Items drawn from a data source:
════════════════════

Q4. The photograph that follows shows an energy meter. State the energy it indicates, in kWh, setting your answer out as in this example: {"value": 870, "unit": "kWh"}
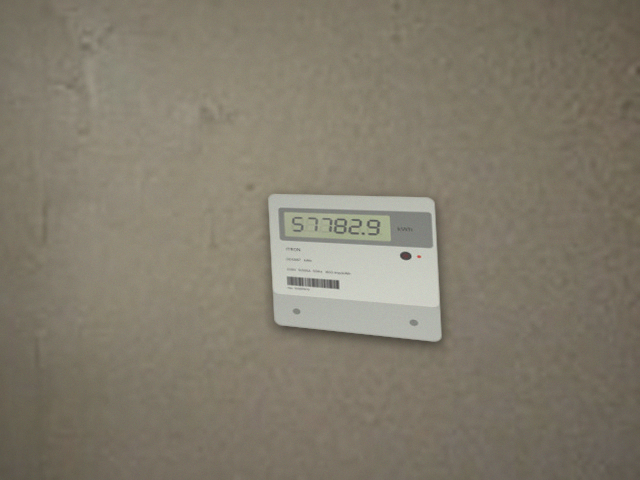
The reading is {"value": 57782.9, "unit": "kWh"}
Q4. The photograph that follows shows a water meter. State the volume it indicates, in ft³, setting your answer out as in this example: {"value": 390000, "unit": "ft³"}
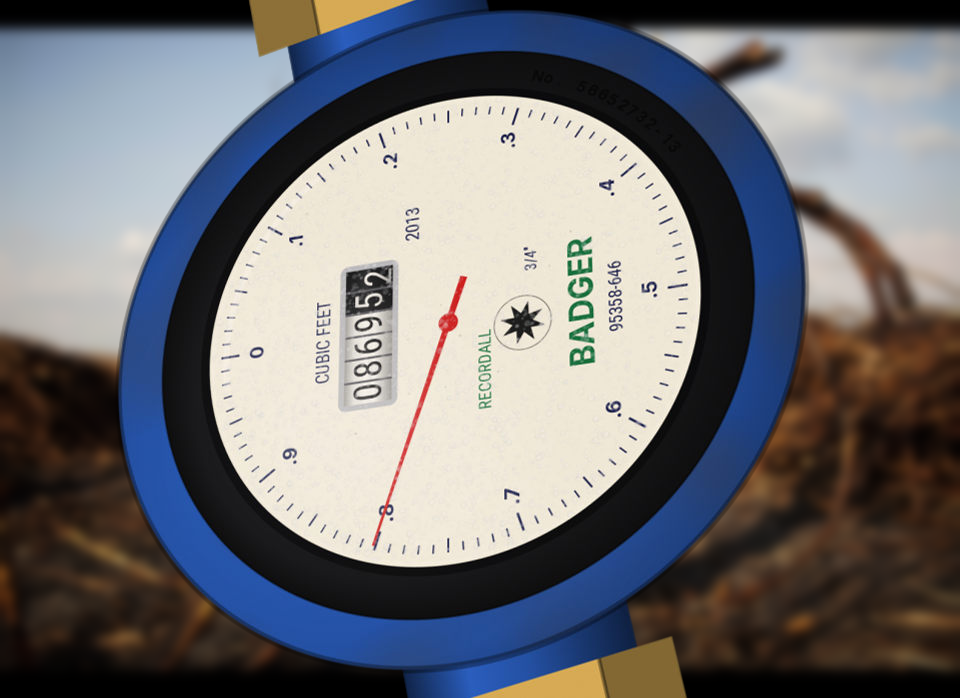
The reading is {"value": 86951.80, "unit": "ft³"}
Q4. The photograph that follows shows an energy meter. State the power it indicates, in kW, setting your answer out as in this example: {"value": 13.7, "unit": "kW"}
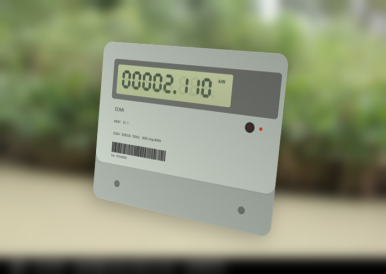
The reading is {"value": 2.110, "unit": "kW"}
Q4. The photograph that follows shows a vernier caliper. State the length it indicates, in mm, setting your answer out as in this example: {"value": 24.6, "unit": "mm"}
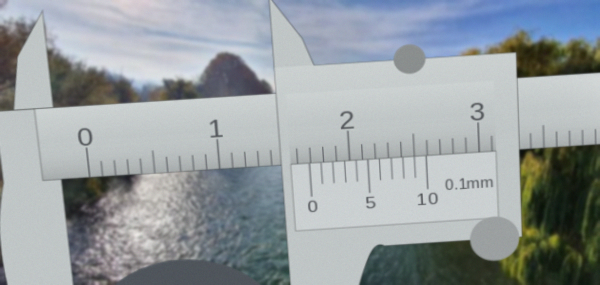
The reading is {"value": 16.9, "unit": "mm"}
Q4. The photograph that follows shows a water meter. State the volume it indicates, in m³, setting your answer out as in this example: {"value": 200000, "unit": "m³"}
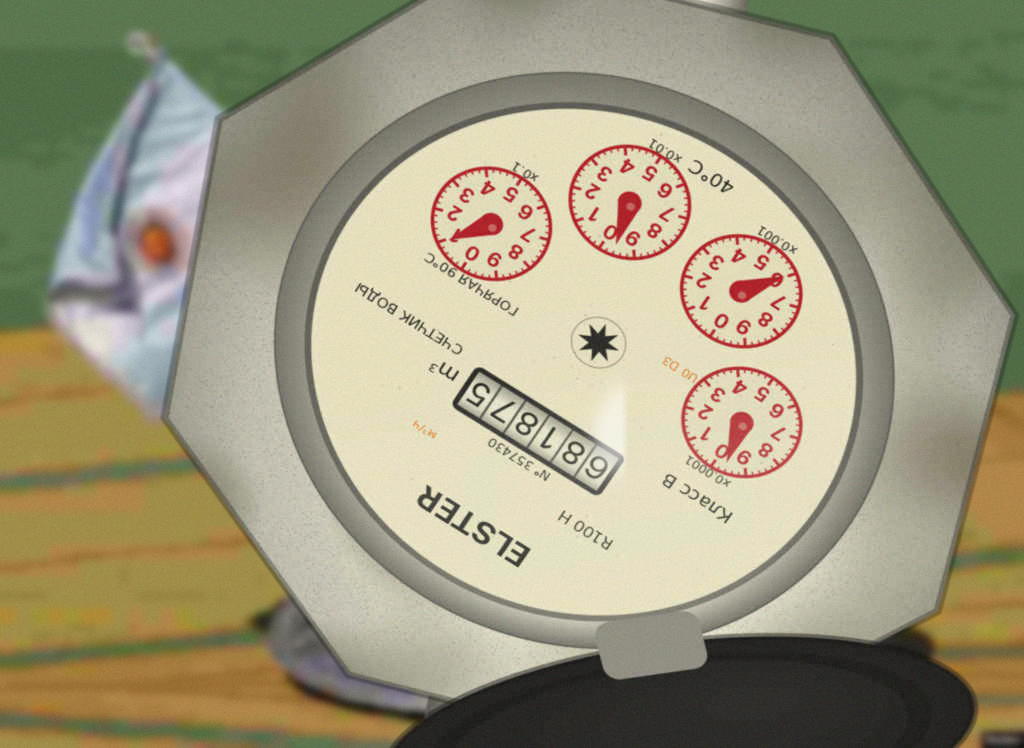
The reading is {"value": 681875.0959, "unit": "m³"}
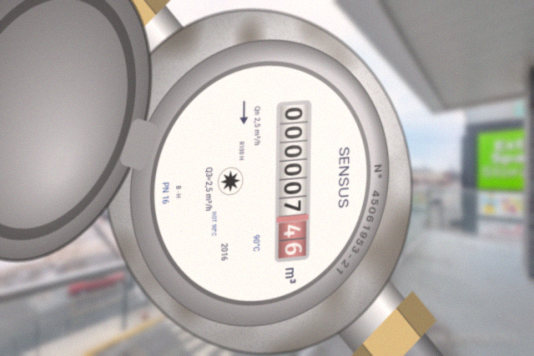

════════════════════

TASK =
Transcribe verbatim the material from the line containing "Q4. The photograph that follows shows a vernier" through the end of the material, both ends included. Leave the pictures out of your transcription.

SOLUTION TO THE PROBLEM =
Q4. The photograph that follows shows a vernier caliper. State the length it indicates, in mm, setting your answer out as in this example: {"value": 24.6, "unit": "mm"}
The reading is {"value": 16.9, "unit": "mm"}
Q4. The photograph that follows shows a water meter. State the volume it indicates, in m³, setting your answer out as in this example: {"value": 200000, "unit": "m³"}
The reading is {"value": 681875.0959, "unit": "m³"}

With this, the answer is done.